Re: [whatwg] Sortable Tables

I'm the author of http://www.kryogenix.org/code/browser/sorttable/, a
moderately popular JavaScript table sorting script. As such, I have about
nine years worth of anecdata about how authors want their HTML tables to be
sorted, the sorts of things they request, and issues that may be worth
taking into consideration. These are not particularly in order; they're
just things that I think are relevant.

Sorttable.js, my script, has the guiding principle of not needing
configuration in most cases. Therefore, it attempts to guess the type of a
table column: if a column looks like it contains numbers, sorttable will
use numeric sort (1 before 2 before 100) rather than alphanumeric sort (1
before 100 before 2); if a column looks like it contains date information,
then sorttable will sort by date (for formats DD/MM/YYYY and MM/DD/YYYY).
The algorithm used for this guessing is pretty naive (check the first cell
in a column; if it's blank, check the next one; etc). I think that this, by
itself, has accounted for sorttable's popularity, because in most cases, it
Just Works; you add a <script> element pointing to the script, and
class="sortable" to the <table>, and do *nothing else*, and your table is
sortable without any configuration.

Everything else below here is configuration-based: something you'd have to
do explicitly as an author. The above point is the critical one; guessing
column types to make table sorting be zero-config. Some alternative scripts
require you to explicitly tag date or numeric columns, and I think that
authors see that as annoying. Anecdata, of course.

Sorttable also allows authors to specify "alternate content" for a cell.
That is (ignore the invalid HTML attribute here; I didn't know any better,
and we didn't have data-* attributes when I wrote this stuff)

◆ **Tasks**:
A) List the kinds of sort named in the post on sortable tables.
B) About how many years of anecdata does the writer of the post on sortable tables say he has?
C) Please write the next part of the post on sortable tables, picking up after its last sentence.

(Saved data entries)
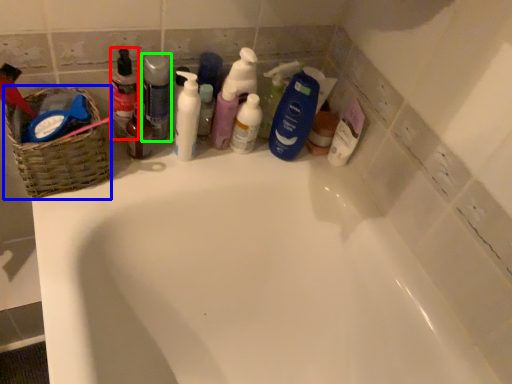
Question: Estimate the real-world distances between objects in this image. Which object is closer to toiletry (highlighted by a red box), basket (highlighted by a blue box) or cleaning product (highlighted by a green box)?

Choices:
 (A) basket
 (B) cleaning product

Answer: (B)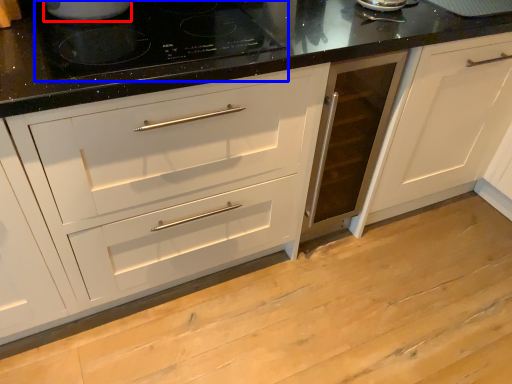
Question: Which point is further to the camera, appliance (highlighted by a red box) or gas stove (highlighted by a blue box)?

Choices:
 (A) appliance
 (B) gas stove

Answer: (A)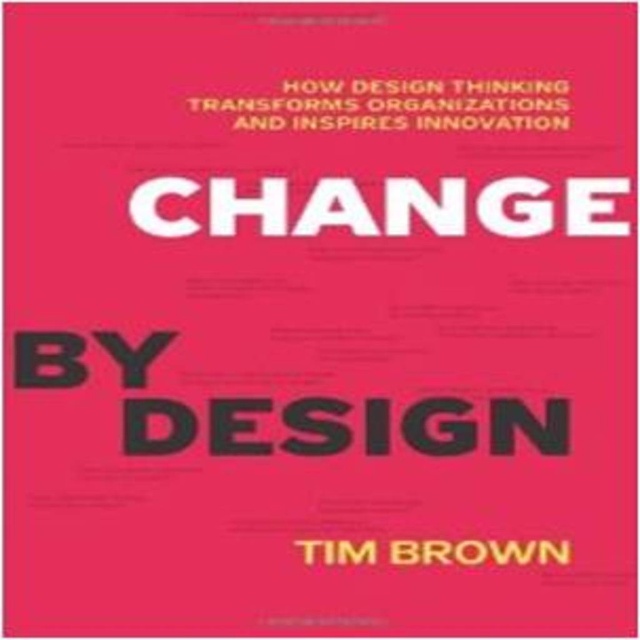
You are designing a book cover and need to ensure the yellow text at upper center and the whitetexttim brown at center are spaced appropriately. Based on the book cover described, which text is wider?

The yellow text at upper center is wider than whitetexttim brown at center according to the description.

You are designing a poster and want to ensure the white matte text at center and the yellow text at upper center are both visible. Based on their sizes, which text should you adjust to make them more balanced?

The yellow text at upper center is smaller than the white matte text at center. To balance them, you could increase the size of the yellow text at upper center or decrease the size of the white matte text at center.

You are looking at the book cover and want to touch the yellow text at upper center before touching the whitetexttim brown at center. Which one should you reach for first?

You should reach for the yellow text at upper center first because it is closer to you than the whitetexttim brown at center.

◆ **Responses by task**:
A) Numeric sort, alphanumeric sort, sort by date

B) About nine years.

C)
<td sorttable_customkey="11">eleven</td>

This is basically useful for when you have table data which has a definite
order but it can't be autoguessed, or (more usefully still) when it could
be autoguessed but that would be hard. The canonical example of this is
dates: it would be exceedingly annoying, given
<td>Wed 7th November, 10.00am GMT</td>
to have to parse that cell content in JavaScript to turn it back into a
Date() so it can be placed in sort order with other dates. The sorttable.js
solution is to specify a "custom key", which sorttable pretends was the
cell content for the purposes of sorting, so
<td sorttable_customkey="20121107-100000">Wed 7th November, 10.00am GMT</td>
and then the script can sort it. This feature is basically the get-out
clause, an author hook for saying "I know what I want, but your fancy
sorting thing can't handle it; how do I override that?" They can specify
custom keys for all their TDs and then sorting will work fine. (Obviously,
dates are less of a problem in theory today with <date> elements, but...
how does the script know to use the datetime attribute of the <date> in
<td><date>...</date></td>?)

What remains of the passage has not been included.